TASK:
Take every line containing "access" out of the records.

(Extracted page text data)
== Segment start ==

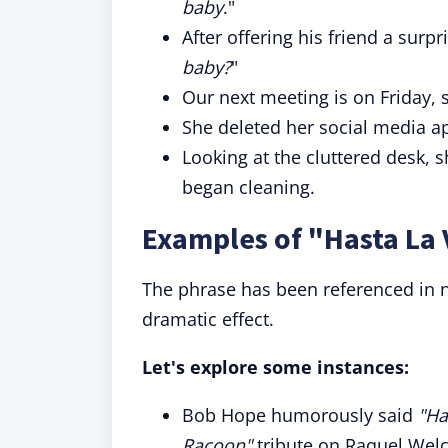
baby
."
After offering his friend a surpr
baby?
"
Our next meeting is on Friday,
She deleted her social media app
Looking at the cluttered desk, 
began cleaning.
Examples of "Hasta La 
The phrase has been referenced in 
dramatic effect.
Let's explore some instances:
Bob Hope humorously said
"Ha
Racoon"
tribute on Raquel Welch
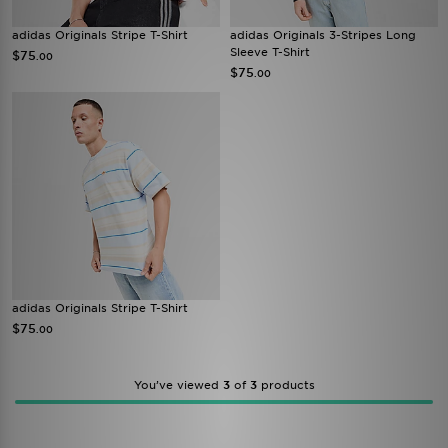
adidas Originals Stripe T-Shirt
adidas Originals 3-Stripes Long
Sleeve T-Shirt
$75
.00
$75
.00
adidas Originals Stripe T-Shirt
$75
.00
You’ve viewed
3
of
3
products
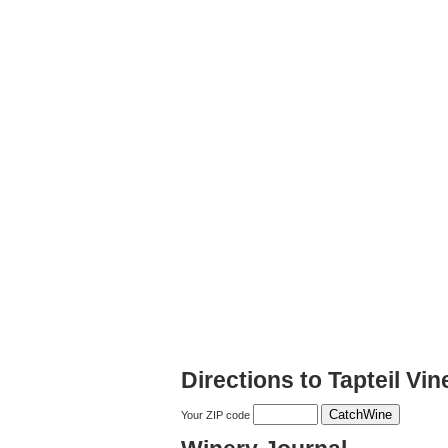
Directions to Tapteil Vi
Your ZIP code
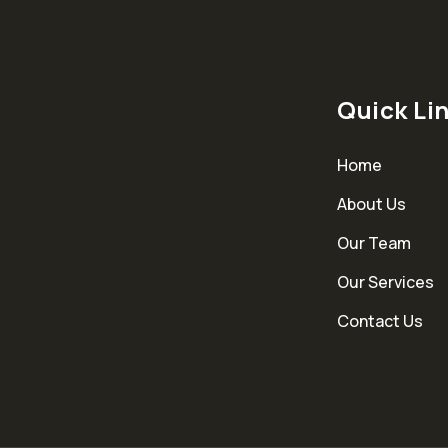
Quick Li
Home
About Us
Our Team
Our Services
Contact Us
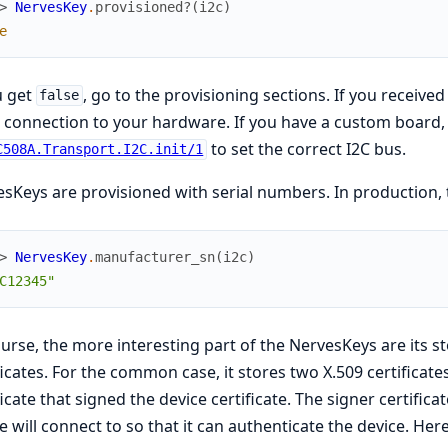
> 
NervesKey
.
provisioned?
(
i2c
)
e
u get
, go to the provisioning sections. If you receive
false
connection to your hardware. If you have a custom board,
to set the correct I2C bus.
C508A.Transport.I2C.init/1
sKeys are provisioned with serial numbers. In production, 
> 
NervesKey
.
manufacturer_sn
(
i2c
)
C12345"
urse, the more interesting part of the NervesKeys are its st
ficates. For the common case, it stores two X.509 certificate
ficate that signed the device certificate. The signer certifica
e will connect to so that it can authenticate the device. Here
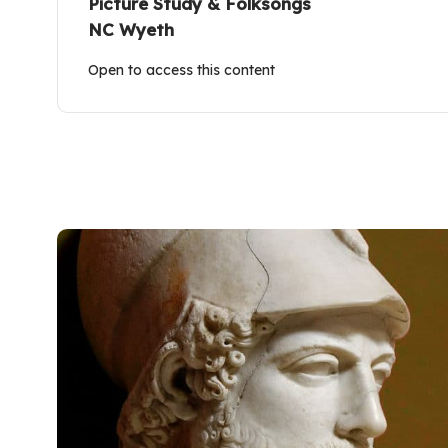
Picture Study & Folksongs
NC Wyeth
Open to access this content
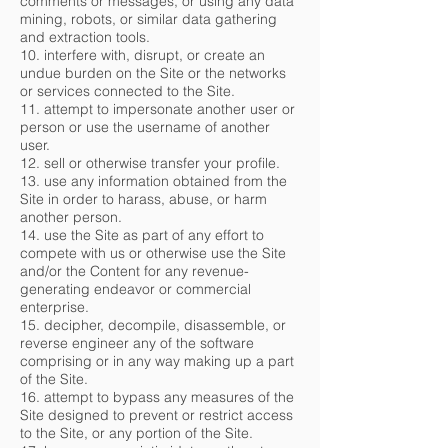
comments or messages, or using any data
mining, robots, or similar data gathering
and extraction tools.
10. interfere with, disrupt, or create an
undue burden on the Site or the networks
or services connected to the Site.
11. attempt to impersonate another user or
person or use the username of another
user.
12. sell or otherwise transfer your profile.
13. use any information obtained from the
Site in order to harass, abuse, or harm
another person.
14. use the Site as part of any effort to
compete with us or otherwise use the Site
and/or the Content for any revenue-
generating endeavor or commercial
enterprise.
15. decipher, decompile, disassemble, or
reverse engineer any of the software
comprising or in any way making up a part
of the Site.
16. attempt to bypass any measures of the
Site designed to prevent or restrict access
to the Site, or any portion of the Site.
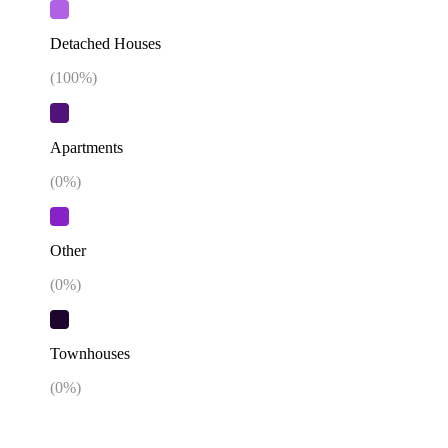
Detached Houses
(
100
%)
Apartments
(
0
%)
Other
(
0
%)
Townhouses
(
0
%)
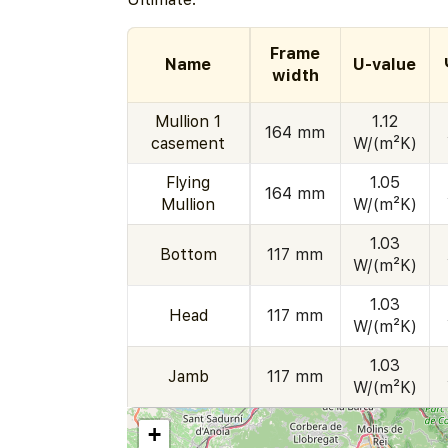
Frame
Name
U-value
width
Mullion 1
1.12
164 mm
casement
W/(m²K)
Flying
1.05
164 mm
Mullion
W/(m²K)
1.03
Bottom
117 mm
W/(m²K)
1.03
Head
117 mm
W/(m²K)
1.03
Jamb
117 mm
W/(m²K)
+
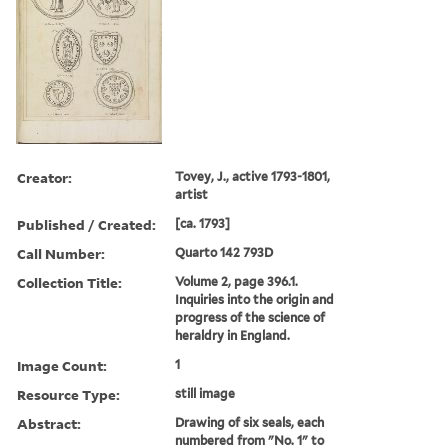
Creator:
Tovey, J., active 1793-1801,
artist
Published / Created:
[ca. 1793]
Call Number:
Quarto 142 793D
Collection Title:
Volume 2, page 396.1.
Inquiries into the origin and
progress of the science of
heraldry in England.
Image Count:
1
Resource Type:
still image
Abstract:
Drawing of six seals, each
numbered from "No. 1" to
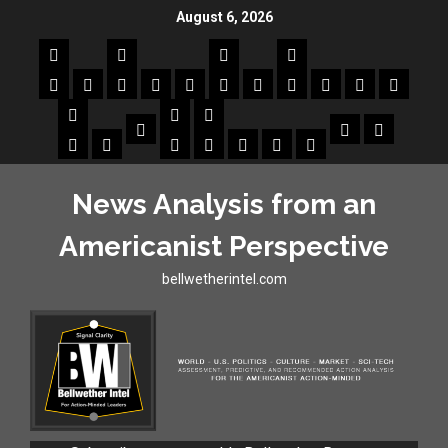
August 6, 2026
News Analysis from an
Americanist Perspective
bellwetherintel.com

== Segment end ==

ANSWER FOR THIS EXERCISE:
Open to access this content
Site designed to prevent or restrict access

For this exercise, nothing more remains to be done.